What is needed:
Return every line of the listing, exactly as it reads.
*** Material provided Section Begins ***
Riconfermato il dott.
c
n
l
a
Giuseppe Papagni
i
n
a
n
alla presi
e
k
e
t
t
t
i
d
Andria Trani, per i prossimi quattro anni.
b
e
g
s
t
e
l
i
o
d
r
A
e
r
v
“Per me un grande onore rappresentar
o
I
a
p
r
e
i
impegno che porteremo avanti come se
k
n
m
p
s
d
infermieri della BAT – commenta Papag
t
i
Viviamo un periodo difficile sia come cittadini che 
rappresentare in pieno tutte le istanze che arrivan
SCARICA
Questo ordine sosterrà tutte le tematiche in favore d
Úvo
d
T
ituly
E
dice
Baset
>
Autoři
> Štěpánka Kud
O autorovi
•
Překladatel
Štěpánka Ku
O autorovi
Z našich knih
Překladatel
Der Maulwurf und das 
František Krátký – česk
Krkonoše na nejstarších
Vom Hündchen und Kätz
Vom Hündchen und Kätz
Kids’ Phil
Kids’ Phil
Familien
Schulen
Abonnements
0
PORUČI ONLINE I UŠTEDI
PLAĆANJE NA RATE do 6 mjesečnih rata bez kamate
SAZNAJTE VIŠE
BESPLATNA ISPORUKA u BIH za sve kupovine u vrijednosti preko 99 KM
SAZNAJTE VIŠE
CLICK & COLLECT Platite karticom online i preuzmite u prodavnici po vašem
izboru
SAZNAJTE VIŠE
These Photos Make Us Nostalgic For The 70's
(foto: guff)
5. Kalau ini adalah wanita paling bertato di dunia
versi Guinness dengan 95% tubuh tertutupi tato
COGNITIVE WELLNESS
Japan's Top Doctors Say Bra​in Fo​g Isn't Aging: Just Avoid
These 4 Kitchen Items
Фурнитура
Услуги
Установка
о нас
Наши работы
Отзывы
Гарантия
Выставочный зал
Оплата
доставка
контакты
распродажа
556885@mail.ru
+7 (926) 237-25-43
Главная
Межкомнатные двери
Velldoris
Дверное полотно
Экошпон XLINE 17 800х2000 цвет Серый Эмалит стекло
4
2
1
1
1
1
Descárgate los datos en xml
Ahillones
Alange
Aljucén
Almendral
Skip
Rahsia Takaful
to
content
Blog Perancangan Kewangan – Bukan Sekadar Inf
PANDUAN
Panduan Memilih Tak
*** Material provided Section Ends ***
Response area:
Riconfermato il dott.
c
n
l
a
Giuseppe Papagni
i
n
a
n
alla presi
e
k
e
t
t
t
i
d
Andria Trani, per i prossimi quattro anni.
b
e
g
s
t
e
l
i
o
d
r
A
e
r
v
“Per me un grande onore rappresentar
o
I
a
p
r
e
i
impegno che porteremo avanti come se
k
n
m
p
s
d
infermieri della BAT – commenta Papag
t
i
Viviamo un periodo difficile sia come cittadini che 
rappresentare in pieno tutte le istanze che arrivan
SCARICA
Questo ordine sosterrà tutte le tematiche in favore d
Úvo
d
T
ituly
E
dice
Baset
>
Autoři
> Štěpánka Kud
O autorovi
•
Překladatel
Štěpánka Ku
O autorovi
Z našich knih
Překladatel
Der Maulwurf und das 
František Krátký – česk
Krkonoše na nejstarších
Vom Hündchen und Kätz
Vom Hündchen und Kätz
Kids’ Phil
Kids’ Phil
Familien
Schulen
Abonnements
0
PORUČI ONLINE I UŠTEDI
PLAĆANJE NA RATE do 6 mjesečnih rata bez kamate
SAZNAJTE VIŠE
BESPLATNA ISPORUKA u BIH za sve kupovine u vrijednosti preko 99 KM
SAZNAJTE VIŠE
CLICK & COLLECT Platite karticom online i preuzmite u prodavnici po vašem
izboru
SAZNAJTE VIŠE
These Photos Make Us Nostalgic For The 70's
(foto: guff)
5. Kalau ini adalah wanita paling bertato di dunia
versi Guinness dengan 95% tubuh tertutupi tato
COGNITIVE WELLNESS
Japan's Top Doctors Say Bra​in Fo​g Isn't Aging: Just Avoid
These 4 Kitchen Items
Фурнитура
Услуги
Установка
о нас
Наши работы
Отзывы
Гарантия
Выставочный зал
Оплата
доставка
контакты
распродажа
556885@mail.ru
+7 (926) 237-25-43
Главная
Межкомнатные двери
Velldoris
Дверное полотно
Экошпон XLINE 17 800х2000 цвет Серый Эмалит стекло
4
2
1
1
1
1
Descárgate los datos en xml
Ahillones
Alange
Aljucén
Almendral
Skip
Rahsia Takaful
to
content
Blog Perancangan Kewangan – Bukan Sekadar Inf
PANDUAN
Panduan Memilih Tak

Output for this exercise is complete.